--- SOURCE PASSAGE Enclosed Below ---

So that’s that for another year.  England won, Ireland fell to third with just two wins and the world has finally stopped believing that France are unpredictable, maverick or even remotely decent.  Wales gave Ireland and England too big a headstart, and Scotland again flattered to deceive.  Italy were wretched.

All in all, it was a modest enough championship.  The business of deciding a winner was wrapped up a week in advance and the only drama in the last week was seeing whether England could secure a grand slam.  France were game, but ultimately not good enough, and the result was never really in doubt.

The rugby wasn’t as bad as feared.  The early rounds were diabolical, certainly.  The Ireland v France match was one of the most boring test matches on record, and it seemed appropriate that it should be effectively decided by a 10 minute scrum.  Wales v France wasn’t much better, and Scotland v England also stank the house out.  But thereafter, things improved.  England and Ireland played out an entertaining match, and Ireland looked to vary their game a bit more in the final two rounds, while England’s tussles with Wales and France weren’t too hard on the eye either.  It wasn’t quite the spirit of the World Cup, but it was better than in many recent seasons.

It can’t be entirely coincidental that the better games took place in March when the weather was a bit better.  February tends to be a dire month weather-wise, and if a single tweak was to be made to the rugby calendar, we would suggest a bold move in pushing back the start of the Six Nations by four weeks.  We don’t expect any such thing to happen, of course, as the tournament seems to be a commercial lock-down no matter how turgid the spectacle on offer, and the powers that be tend to be reluctant to change anything.

--- End of Enclosed SOURCE PASSAGE ---
--- DATA SECTION Enclosed Below ---

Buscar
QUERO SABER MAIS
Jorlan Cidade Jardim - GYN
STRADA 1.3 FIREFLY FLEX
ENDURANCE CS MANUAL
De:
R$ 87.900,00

--- End of Enclosed DATA SECTION ---

PROBLEM 1 —
In the Six Nations review, which match was effectively decided by a 10 minute scrum?
PROBLEM 2 —
Please resume the Six Nations review after its final sentence, keeping its tone.

TASK ANSWER 1 —
Ireland v France.

TASK ANSWER 2 —
The Guardian surmised that with the ‘emergence’ of Billy Vunipola and a collection of high quality halfbacks, the Lions in 2017 will fancy they can beat New Zealand, but such expectations appear laughable.  The summer tour will reveal much.  There has been no new evidence that the Northern Hemisphere have come close to bridging the divide to the far more dynamic southern nations, and no amount of Eddie Jones talking up a 3-0 whitewash of Australia will change that.  Jones bullishness is great in so far as it goes, but talk is cheap, actions will be required, and such an outcome looks unlikely.  Last we checked Michael Cheika was still in situ down under.

Indeed, the fact that England could turn their World Cup disaster on its head with such apparent smoothness almost degrades the competition.  From laughing stock to European champions?  They didn’t even change much on the pitch, as the squad was still largely the same as that over which Lancaster presided.  Come on down Chris Robshaw and James Haskell, the tournament’s pre-eminent six-and-a-halves.  Who needs Armitage anyway?  But it’s worth remembering that Lancaster’s tenure wasn’t a total waste of time, and that his England team had gone close to winning the championship twice in his tenure.  They just lost their way in the big one.  All they needed was a bit of clarity of purpose – which they entirely lacked in the World Cup – and an injection of a bit of the old dog to set them back on the right path.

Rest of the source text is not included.